AP Kurangi Ratusan Karyawan, AI Dituding Sebagai Penyebabnya

Senin, 13 April 2026 – 10:13 WIB

Jakarta, VIVA – Penggunaan kecerdasan buatan atau artificial intelligence (AI) di industri media sekarang bukan cuma alat bantu produksi aja. Teknologi ini mulai dipakai secara agresif sama perusahaan buat ubah struktur bisnis, termasuk mengurangi tenaga kerja manusia.

Dampaknya, gelombang pemutusan hubungan kerja (PHK) jurnalis mulai keliatan nyata.

Di Amerika Serikat, fenomena ini picu konflik serius antara perusahaan media dan pekerja. Associated Press (AP) dan ProPublica jadi dua contoh terbaru tentang gimana penggunaan AI bikin ketegangan, mulai dari PHK massal sampe aksi mogok kerja.

Associated Press dilaporkan udah kirim pemberitahuan PHK ke setidaknya 120 jurnalis di Amerika Serikat. Sebagian besar dari mereka adalah pekerja yang berpengalaman.
Perusahaan juga nawarin skema buyout atau pesangon, tapi langkah ini dilakukan tanpa pemberitahuan ataupun negosiasi sama serikat pekerja.

Manajemen AP nyebut, langkah tersebut adalah bagian dari transformasi bisnis di tengah perubahan lanskap media. Perusahaan sekarang nggak lagi bergantung sama model bisnis tradisional yang berbasis koran.
“Kami bukan perusahaan koran dan udah lama nggak kayak gitu,” gitu pernyataan manajemen, kayak yang dilansir dari People’s World, Senin, 13 April 2026.
Pendapatan dari koran sekarang cuma nyumbang sekitar 10 persen buat AP, turun 24 persen dalam empat tahun terakhir. Sementara itu, perusahaan andelin pendapatan dari AI, pasar digital, layanan cloud, dan juga konten visual sama video.

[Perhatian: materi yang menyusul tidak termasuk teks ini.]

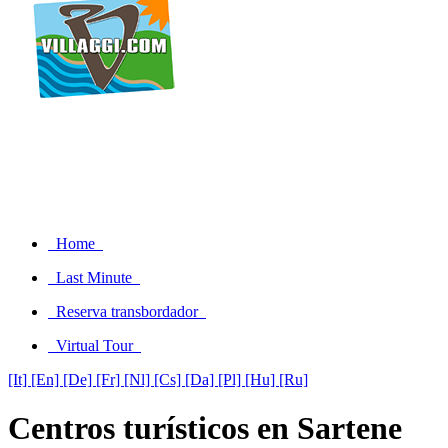
Home
Last Minute
Reserva transbordador
Virtual Tour
[It]
[En]
[De]
[Fr]
[Nl]
[Cs]
[Da]
[Pl]
[Hu]
[Ru]
Centros turísticos en Sartene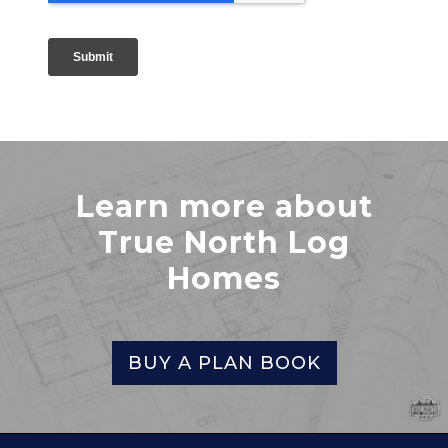
Learn more about
True North Log
Homes
BUY A PLAN BOOK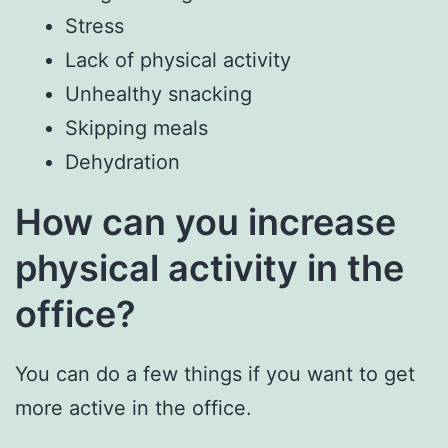
Stress
Lack of physical activity
Unhealthy snacking
Skipping meals
Dehydration
How can you increase
physical activity in the
office?
You can do a few things if you want to get
more active in the office.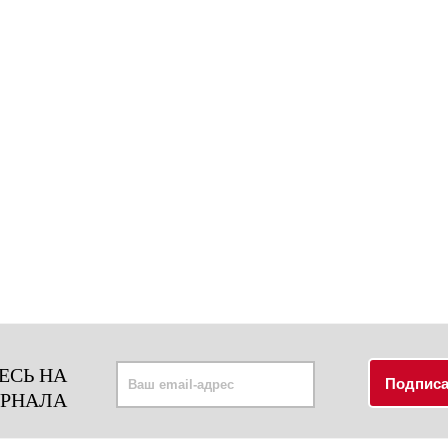
ЕСЬ НА
УРНАЛА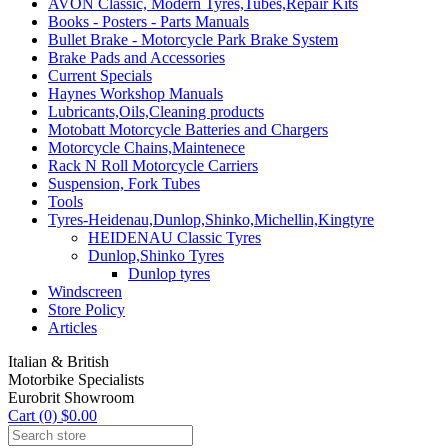
AVON Classic, Modern Tyres,Tubes,Repair Kits
Books - Posters - Parts Manuals
Bullet Brake - Motorcycle Park Brake System
Brake Pads and Accessories
Current Specials
Haynes Workshop Manuals
Lubricants,Oils,Cleaning products
Motobatt Motorcycle Batteries and Chargers
Motorcycle Chains,Maintenece
Rack N Roll Motorcycle Carriers
Suspension, Fork Tubes
Tools
Tyres-Heidenau,Dunlop,Shinko,Michellin,Kingtyre
HEIDENAU Classic Tyres
Dunlop,Shinko Tyres
Dunlop tyres
Windscreen
Store Policy
Articles
Italian & British
Motorbike Specialists
Eurobrit Showroom
Cart (0) $0.00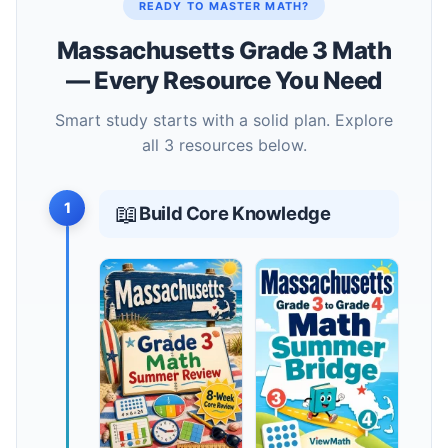
READY TO MASTER MATH?
Massachusetts Grade 3 Math
— Every Resource You Need
Smart study starts with a solid plan. Explore
all 3 resources below.
1
📖
Build Core Knowledge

Fenomena PHK karena AI disebut nggak cuma terjadi di satu perusahaan aja. Analis keuangan dari Goldman Sachs perkirain dampaknya terjadi secara luas di seluruh Amerika Serikat.
Mereka catet AI udah sebabin sekitar 5.000 sampe 10.000 PHK per bulan di taun lalu. Taun ini, jumlah itu diproyeksiin naik jadi 16.000 PHK per bulan.

MEMBACA  Indonesia akan mendaftarkan tempe ke dalam daftar warisan budaya UNESCO.

Perusahaan sebut langkah ini sebagai "reinvestment" atau investasi ulang ke teknologi seperti software, cloud, dan sistem kerja berbasis mesin. Tapi, kritik di media sosial bilang langkah ini malah ngorbanin kualitas jurnalisme di tengah kebutuhan publik bakal informasi yang akurat dan independen.
Di tengah tren itu, sekitar 150 staf ProPublica ambil langkah tegas. Mereka lakuin pemungutan suara dan 92 persen dukung aksi mogok kerja terkait kondisi kerja dan ancaman penggunaan AI.

Halaman Selanjutnya

Presiden NewsGuild, Jon Schleuss, tegaskan pentingnya perlindungan buat jurnalis dalam hadapi perkembangan teknologi ini. “Dunia kita butuh lebih banyak jurnalisme investigasi untuk kepentingan publik,” ungkapnya.